How does the Periodic Review Board (PRB) process work and who has been cleared from Guantánamo since 2010?
Executive summary
The Periodic Review Board (PRB) is an interagency, administrative mechanism created under President Obama to determine whether certain Guantánamo detainees held without charge can be safely transferred, released, or should remain detained; Congress later codified the process and successive administrations have continued it [1] [2]. Since the PRB began reviewing cases in 2013–2014, the boards have issued decisions on dozens of detainees—Human Rights First reports 64 decisions with 38 detainees cleared for transfer by PRBs (36 of whom were ultimately transferred) while 26 were recommended for continued detention—though critics argue the process has been inconsistent, politicized, and reliant on flawed intelligence [2] [3] [4].
1. How the PRB was created and what it is supposed to do
Executive Order 13567 (March 2011) established the PRB to provide periodic administrative review of detainees designated for potential indefinite detention under the AUMF; the order framed the PRB as an administrative check—distinct from criminal prosecutions or habeas litigation—intended to evaluate whether continued military detention is justified by national security and foreign policy interests [1]. The Obama administration operationalized the boards after a 2009 Guantánamo Review Task Force assessed detainees’ dispositions, and Congress later codified the PRB framework in the FY2012 National Defense Authorization Act, giving the process statutory footing even as later presidents kept or adjusted it [5] [2].
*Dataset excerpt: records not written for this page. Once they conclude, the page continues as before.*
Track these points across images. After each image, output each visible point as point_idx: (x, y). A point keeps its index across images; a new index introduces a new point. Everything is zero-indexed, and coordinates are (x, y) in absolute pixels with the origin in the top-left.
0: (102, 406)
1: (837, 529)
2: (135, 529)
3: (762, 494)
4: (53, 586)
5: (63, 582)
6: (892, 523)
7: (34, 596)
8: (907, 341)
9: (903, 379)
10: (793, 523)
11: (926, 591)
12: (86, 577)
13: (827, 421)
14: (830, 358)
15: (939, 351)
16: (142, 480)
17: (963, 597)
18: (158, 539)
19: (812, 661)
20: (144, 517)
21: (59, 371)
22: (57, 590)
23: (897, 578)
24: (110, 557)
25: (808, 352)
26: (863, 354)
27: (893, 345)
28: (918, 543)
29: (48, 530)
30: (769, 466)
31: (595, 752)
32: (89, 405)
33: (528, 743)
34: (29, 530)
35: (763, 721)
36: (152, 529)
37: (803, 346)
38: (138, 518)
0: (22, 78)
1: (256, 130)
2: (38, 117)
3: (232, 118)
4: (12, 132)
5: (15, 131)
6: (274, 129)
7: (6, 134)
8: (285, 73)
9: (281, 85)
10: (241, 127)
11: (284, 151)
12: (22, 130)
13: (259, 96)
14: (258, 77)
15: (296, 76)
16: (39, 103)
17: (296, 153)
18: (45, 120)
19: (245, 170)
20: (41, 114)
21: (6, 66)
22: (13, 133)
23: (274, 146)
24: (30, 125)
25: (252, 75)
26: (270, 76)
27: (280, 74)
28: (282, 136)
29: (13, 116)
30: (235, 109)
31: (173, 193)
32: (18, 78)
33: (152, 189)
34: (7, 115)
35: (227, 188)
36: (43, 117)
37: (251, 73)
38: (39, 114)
2. How a PRB actually works in practice
A PRB assembles an interagency panel that reviews classified and unclassified evidence, considers submissions from the detainee and counsel, and hears testimony from government representatives; the boards aim for consensus but ultimately recommend either transfer/clearance or continued law-of-war detention, with decisions reflecting input from intelligence, defense and diplomatic principals [2] [6]. The PRB is administrative, so its recommendations do not equate to criminal exoneration; transfers require diplomatic arrangements and receiving-country guarantees, meaning clearance does not always mean immediate release [1] [2].
3. What the PRBs have recommended and the hard numbers
Human Rights First counts 64 detainee decisions by PRBs, with 38 cleared for transfer and 26 recommended for continued detention; thirty-six of the 38 cleared detainees were subsequently transferred to home or third countries, underscoring that PRB clearance has in most instances led to release though sometimes delayed by diplomacy and safety concerns [2]. Other analyses note similar tallies: under Obama-era PRB activity, dozens were reviewed and many recommended for transfer—Lawfare documents that before Trump’s inauguration the PRB conducted 72 initial reviews approving 31 detainees for release and eight full reviews approving seven more, while after 2017 the board’s pattern shifted toward recommending continued detention [3].
4. Examples and timelines of notable clearances
Individual examples illustrate the gap between clearance and transfer: Mohammed Kamin was cleared by a PRB in October 2015 and transferred to the United Arab Emirates in August 2016 after resettlement negotiations [7]. Ravil Mingazov was reviewed and approved for release in July 2016 and transferred to the UAE in January 2017 amid diplomatic complications [8]. Haroon al‑Afghani’s most recent review led to approval for release in October 2021, and reporting notes he became the first prisoner since 2010 to have his habeas petition granted by a U.S. court around that time—showing how PRB outcomes can coincide with, but are separate from, judicial rulings [8].
5. Criticisms, political dynamics and limits of the record
Critics and rights groups say the PRB’s reliance on long-circulated and sometimes distorted intelligence—visible when boards re-examine “worst of the worst” labels—and the political backdrop (Congressional and presidential hostility to transfers) have made the process uneven and at times a paper exercise that delays meaningful remedy [4] [3]. Advocates note that many detainees the interagency Task Force cleared for transfer in 2010 remained in detention until PRBs or diplomatic resettlement occurred, underscoring that administrative clearance, judicial habeas outcomes, and political will are distinct levers that determine a detainee’s fate [5] [9]. The publicly available sources provide consolidated counts and notable case examples, but do not contain a fully up‑to‑date, individual-by-individual roster in a single official list accessible here, so precise current tallies and names beyond the cited examples require consulting the PRS or advocacy trackers for live updates [6] [8].